In a report published on Wednesday, the Financial Stability Board (FSB) said it "strongly" encouraged company boards to consider safeguards to address risks stemming from AI, notably those posed by so-called agentic AI - systems able to operate with a degree of autonomy.
Adoption and current uses
The report noted that agentic AI is already in operational use at financial firms for functions such as fraud detection, customer service and back-office processes. Drawing on survey data from the Cambridge Centre for Alternative Finance, the FSB highlighted that 52% of respondents in the financial sector reported active adoption of agentic AI. Of those, 23% said they were scaling or transforming operations with agentic technology while 29% reported they were piloting agentic functions.
Regulatory concerns and recent warnings
Regulators and international standard-setting bodies have increased public warnings about the risks tied to the rollout of AI across the financial industry. The FSB said the autonomous nature of these technologies can create risks that can "materialise at great speed," listing potential outcomes including unauthorised or illegal actions, data breaches and disruption to systems connected to AI deployments.
"AI agents pose a distinct challenge for human oversight," the report said, warning that they could pursue actions that stray from firms' intentions without staff being aware or able to intervene quickly.
Proposed good practices
To mitigate these concerns, the FSB set out a series of proposed "sound practices." The guidance is non-binding and asks firms to define clear boundaries for AI use and to embed safeguards into deployment. Among the recommendations are limits on the actions AI agents are permitted to take and requirements that humans approve high-risk activities - for example, financial transactions that exceed defined thresholds.

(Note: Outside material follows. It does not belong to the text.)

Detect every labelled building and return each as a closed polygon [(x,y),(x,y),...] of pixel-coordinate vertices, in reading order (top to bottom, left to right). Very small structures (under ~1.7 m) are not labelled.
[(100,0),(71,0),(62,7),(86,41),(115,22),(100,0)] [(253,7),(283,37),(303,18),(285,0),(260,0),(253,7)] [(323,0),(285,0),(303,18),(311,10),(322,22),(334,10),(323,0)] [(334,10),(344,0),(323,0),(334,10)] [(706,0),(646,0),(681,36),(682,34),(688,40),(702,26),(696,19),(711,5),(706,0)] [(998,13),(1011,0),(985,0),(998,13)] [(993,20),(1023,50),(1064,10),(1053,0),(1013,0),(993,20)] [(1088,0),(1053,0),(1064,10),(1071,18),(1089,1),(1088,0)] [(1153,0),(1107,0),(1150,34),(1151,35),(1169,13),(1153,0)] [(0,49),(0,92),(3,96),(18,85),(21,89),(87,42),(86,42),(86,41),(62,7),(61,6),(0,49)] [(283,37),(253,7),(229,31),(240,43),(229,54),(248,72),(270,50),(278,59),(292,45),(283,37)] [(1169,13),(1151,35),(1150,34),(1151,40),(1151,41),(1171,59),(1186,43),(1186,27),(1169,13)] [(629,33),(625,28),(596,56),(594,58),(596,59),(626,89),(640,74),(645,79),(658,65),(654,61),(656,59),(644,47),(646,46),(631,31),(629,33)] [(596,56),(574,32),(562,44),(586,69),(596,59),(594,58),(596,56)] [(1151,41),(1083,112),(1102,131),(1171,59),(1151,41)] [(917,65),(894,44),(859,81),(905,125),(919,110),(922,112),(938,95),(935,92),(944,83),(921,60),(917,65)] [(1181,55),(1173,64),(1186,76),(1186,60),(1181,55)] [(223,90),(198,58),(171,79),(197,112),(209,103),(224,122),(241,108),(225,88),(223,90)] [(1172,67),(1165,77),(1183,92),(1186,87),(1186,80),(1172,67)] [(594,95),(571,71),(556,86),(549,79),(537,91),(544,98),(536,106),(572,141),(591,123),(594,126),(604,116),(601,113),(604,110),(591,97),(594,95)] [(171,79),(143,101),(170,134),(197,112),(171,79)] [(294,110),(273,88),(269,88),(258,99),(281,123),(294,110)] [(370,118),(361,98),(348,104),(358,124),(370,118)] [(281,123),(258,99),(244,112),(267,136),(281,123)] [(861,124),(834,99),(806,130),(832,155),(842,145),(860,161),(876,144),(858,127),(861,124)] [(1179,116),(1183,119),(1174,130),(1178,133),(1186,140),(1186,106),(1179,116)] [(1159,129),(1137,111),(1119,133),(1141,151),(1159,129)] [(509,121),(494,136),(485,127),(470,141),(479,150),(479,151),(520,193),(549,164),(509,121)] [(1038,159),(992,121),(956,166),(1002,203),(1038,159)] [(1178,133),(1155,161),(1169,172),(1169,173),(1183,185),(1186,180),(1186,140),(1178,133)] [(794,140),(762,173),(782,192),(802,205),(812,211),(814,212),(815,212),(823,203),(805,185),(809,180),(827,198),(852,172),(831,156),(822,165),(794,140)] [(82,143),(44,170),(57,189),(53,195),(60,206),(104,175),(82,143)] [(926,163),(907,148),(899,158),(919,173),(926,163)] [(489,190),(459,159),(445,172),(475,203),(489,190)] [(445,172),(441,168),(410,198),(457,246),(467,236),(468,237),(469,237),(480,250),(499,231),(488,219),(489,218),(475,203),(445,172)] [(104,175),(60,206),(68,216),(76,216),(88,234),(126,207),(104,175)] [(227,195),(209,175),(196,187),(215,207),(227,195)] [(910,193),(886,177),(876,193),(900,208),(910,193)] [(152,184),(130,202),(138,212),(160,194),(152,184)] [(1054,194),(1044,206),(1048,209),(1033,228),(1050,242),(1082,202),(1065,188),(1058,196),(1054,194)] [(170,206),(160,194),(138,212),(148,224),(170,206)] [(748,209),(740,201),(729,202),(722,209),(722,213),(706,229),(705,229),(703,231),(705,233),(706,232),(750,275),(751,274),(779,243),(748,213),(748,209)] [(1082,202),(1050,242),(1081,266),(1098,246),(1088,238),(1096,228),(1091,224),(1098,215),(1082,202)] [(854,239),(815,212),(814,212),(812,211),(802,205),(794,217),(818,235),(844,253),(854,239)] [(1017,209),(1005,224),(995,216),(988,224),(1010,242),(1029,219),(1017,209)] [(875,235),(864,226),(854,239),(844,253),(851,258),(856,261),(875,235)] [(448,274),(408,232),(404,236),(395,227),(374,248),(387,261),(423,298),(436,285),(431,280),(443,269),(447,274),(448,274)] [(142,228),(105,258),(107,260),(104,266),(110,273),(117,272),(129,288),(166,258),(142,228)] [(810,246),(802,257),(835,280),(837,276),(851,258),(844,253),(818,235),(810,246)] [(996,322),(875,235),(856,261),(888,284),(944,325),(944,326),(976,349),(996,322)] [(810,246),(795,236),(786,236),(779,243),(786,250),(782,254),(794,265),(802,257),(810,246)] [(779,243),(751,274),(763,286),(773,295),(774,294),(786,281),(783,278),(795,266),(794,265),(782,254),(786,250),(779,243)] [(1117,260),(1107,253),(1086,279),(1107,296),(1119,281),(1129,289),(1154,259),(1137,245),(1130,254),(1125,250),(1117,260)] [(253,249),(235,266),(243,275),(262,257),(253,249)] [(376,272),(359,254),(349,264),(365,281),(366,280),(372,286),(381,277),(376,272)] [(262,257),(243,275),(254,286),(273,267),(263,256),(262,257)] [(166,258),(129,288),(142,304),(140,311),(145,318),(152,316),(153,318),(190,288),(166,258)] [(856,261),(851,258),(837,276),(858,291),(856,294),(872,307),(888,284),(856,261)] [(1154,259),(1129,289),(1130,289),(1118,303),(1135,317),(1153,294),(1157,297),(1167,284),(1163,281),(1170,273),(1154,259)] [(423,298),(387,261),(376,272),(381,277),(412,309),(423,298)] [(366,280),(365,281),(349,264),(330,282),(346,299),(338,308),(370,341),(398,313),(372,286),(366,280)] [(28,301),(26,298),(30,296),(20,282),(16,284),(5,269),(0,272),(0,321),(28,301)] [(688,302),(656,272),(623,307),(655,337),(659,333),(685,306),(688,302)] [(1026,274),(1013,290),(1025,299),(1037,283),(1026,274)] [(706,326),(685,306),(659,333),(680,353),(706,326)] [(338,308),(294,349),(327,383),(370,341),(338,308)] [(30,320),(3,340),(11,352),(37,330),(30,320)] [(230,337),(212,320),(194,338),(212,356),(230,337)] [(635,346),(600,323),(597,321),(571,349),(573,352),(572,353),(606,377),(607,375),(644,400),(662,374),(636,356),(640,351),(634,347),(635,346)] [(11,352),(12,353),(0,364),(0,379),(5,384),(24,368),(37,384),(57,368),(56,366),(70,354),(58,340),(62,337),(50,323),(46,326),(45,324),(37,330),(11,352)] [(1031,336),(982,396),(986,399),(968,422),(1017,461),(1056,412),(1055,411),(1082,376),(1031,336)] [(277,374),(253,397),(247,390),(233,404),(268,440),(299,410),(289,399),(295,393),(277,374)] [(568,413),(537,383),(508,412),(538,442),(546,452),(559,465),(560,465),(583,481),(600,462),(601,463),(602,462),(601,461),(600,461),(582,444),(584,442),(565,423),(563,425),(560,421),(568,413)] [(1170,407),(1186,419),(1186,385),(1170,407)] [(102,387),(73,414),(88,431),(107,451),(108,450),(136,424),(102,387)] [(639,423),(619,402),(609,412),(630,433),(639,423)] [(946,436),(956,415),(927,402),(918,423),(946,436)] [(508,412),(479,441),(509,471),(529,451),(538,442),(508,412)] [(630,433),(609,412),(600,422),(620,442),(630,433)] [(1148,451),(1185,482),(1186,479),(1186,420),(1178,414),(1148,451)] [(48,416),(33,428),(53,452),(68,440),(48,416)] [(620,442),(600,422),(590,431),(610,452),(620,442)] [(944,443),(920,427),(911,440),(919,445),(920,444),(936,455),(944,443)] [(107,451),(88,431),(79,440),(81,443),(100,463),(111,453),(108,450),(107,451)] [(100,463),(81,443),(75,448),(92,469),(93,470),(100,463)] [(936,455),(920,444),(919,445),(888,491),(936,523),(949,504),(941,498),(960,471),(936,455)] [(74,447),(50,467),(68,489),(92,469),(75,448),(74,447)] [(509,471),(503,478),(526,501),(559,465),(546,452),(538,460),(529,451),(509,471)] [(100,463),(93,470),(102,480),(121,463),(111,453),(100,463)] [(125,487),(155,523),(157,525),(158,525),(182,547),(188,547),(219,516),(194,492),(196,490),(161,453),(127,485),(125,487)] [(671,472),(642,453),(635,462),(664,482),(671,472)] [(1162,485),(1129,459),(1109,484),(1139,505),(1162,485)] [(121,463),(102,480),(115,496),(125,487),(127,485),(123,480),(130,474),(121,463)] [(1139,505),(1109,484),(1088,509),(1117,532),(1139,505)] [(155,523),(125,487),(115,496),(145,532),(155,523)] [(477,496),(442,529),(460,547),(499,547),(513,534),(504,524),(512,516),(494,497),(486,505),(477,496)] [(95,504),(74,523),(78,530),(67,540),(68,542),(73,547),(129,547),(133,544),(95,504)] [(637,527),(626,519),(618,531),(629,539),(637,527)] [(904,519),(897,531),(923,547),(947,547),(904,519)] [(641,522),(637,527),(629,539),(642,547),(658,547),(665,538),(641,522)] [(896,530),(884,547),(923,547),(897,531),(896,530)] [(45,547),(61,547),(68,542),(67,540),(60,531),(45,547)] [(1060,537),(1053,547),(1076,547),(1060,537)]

The report also suggested that firms consider adjusting human resources controls and processes to account for advanced AI agents, recommending that some organisations treat them in a manner similar to "synthetic employees." The FSB has opened the draft guidelines for public feedback until July 22.
Implications for industry
The FSB's report frames agentic AI as a technology offering operational benefits while carrying potential systemic and cybersecurity risks. It places responsibility on corporate governance - particularly boards - to ensure that autonomous AI deployments come with appropriate oversight, boundaries and human checks.